Я немного начал уж приходить в память и сообразил, что Паспарту несет меня прямо на юг. Несет, мерзавец, довольно скоро. Впереди по моему пути были обозначены горы, и штифтик все ближе к ним подползал. Это значило Паспарту несется прямо на горы. А что, если он с ходу треснется в горы, и меня раздавит, как таракана кирпичом. Я вспомнил, однако, что Камкин устроил так, что Паспарту автоматически держится на поверхности на той высоте, какую ему задали рычажком, и выходит, что я над горами пронесусь тоже на 250 метров сверху. Паспарту должен был по отражению каких-то там волн чувствовать чуть не за километр, если летит на скалу в упор. Но ведь все это еще не проверено, черт его дери. И если рванет на этаком ходу в какую-нибудь гранитную орясину... Как горшок, тогда в черепки, в пыль разлетится, а от меня мокрый клякс, как от мухи. Мне вся эта волынка стала надоедать. Я погасил свет и не стал глядеть на штифтик. Ползи, проклятый, куда хочешь. Пожалуй, дурак я, что вылетел ночью. Привычка такая к ночным делам. Я двадцать раз тянулся к кнопке зажечь свет, но удержался. Светящиеся часы показывали без десяти три. Я не выдержал и на миг пустил свет.

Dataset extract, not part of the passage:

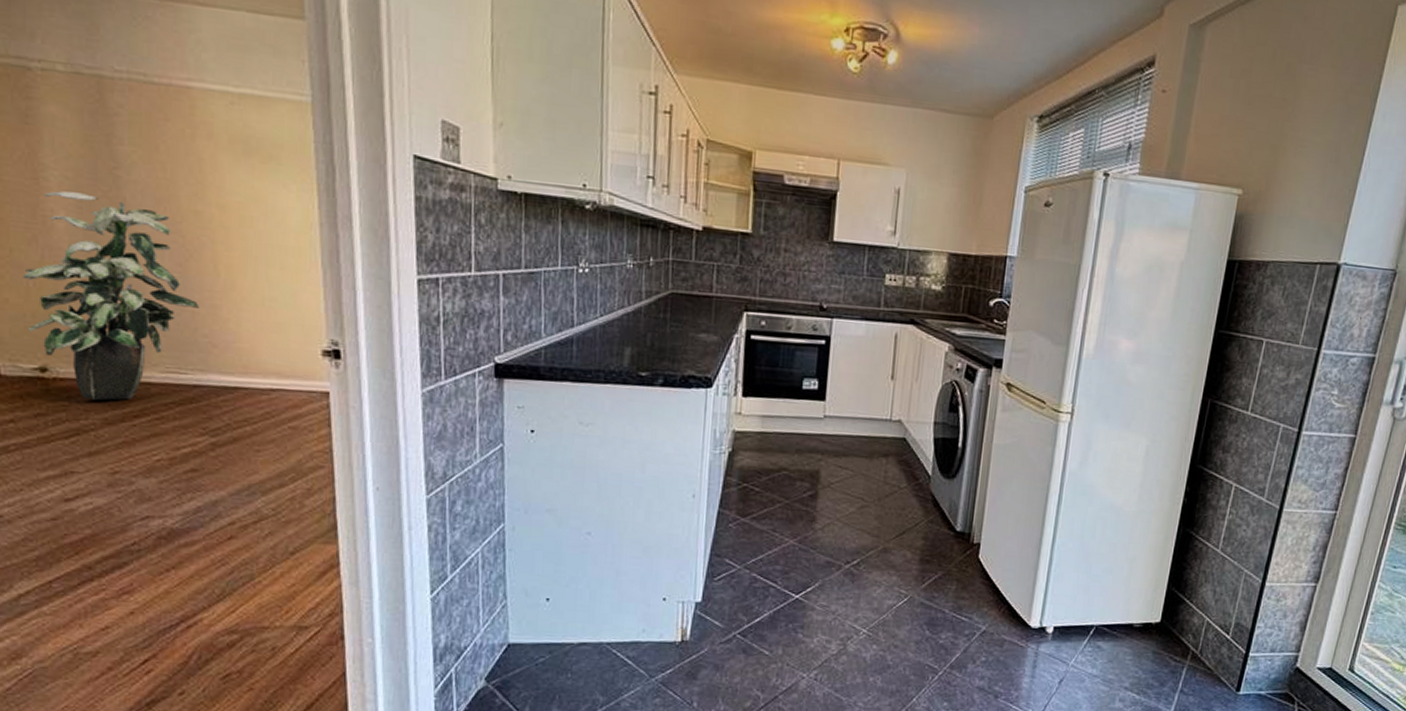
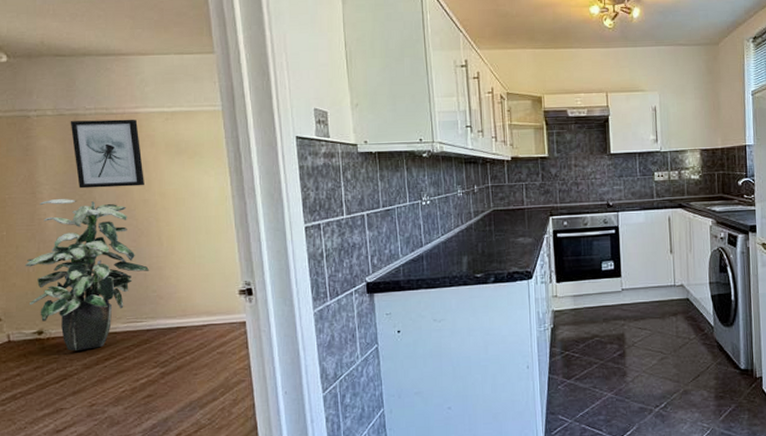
wall art: none [90,84,197,192] -> present [70,119,144,189]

А глаза прямо держали взгляд на штифте, и он указывал на середину гор, на самую их хребтину. Пронесло бы! и я сам, почему не знаю, вцепился пальцами в обивку кресла, хотел пустить прожектор, но боялся, что вот руки дрожат и как-нибудь нажму не ту кнопку и что-нибудь случится - черт с ним: уж сиди и не дергайся: пока летит - и ладно. Скорей бы рассвело. Я не знал точного времени восхода солнца. Окна Паспарту были наглухо закрыты броневыми задвижками, и я решил их не открывать до шести часов. В пять часов я взглянул снова на один миг на карту: указатель стоял на море. Значит, я был на 250 метров над морем. Но мне было уже все равно - если свалиться с такой высоты, то все равно живым не быть, и я вспомнил вдруг, что можно и закурить. Достал сигару, задымил, и это сразу меня успокоило. Огонек сигары очень уютным глазком светился в двух вершках от носа, и запахло сигарным дымом, будто я в своей немецкой пивной. Я даже перестал глядеть на часы и сощурил глаза на красный огонек.
И удивительная вещь - казалось бы, от дыму в такой маленькой кабинке можно пропасть, полсигары - и хоть топор вешай. Ничуть не бывало: поглотители съедали дым не хуже, чем открытая форточка, или как будто я сидел бы в каком-нибудь зале. И я вдруг на минуту посмелел и взялся за наушники, закрыл глаза и с сигарой во рту стал слушать. "Зум-зум-зум"-гудел какой-то телеграф. Настройка была у меня справа, здесь, под локтем. Я зажег свет и поставил на ту самую волну, на которой работала наша немецкая станция. И сразу ясно, чертовской силой зазудела передача. Я давно не слушал телеграмм, с тех самых пор, как плавал радистом на советском пароходе; а этот немец стучал, как пулемет, и я ничего сначала не понимал. Но потом стали помаленьку пробиваться в мою голову отдельные буквы. Я обрадовался - хоть буквы послушаю, и вдруг стали в голове из этих букв складываться слова: "Бургомистр Мюллер..." разобрал я. Слушал про этого прохвоста, наш бургомистр "внес предложение...", вноси, черти тебя вынесут, - так я думал, и вдруг: "Внезапное сумасшествие шуцмана на посту - точка. Стоявший на Вюртембергской площади (тьфу, это как раз, где был мой гараж) шуцман рассказывает сейчас в приемном покое психиатрической больницы, что он был потрясен необычайным явлением. Рухнула внезапно стена здания, занимаемого гаражом Шарлотты Мельцер (ого! верно - это моя теща Шарлотта), и оттуда выбежало железное чудовище, вроде исполинской ящерицы. Чудовище выбежало на площадь, испуская ослепительный свет. Здание гаража оказалось совершенно разрушенным - обвалилась вся стена по Вюртембергской улице, и там возник пожар.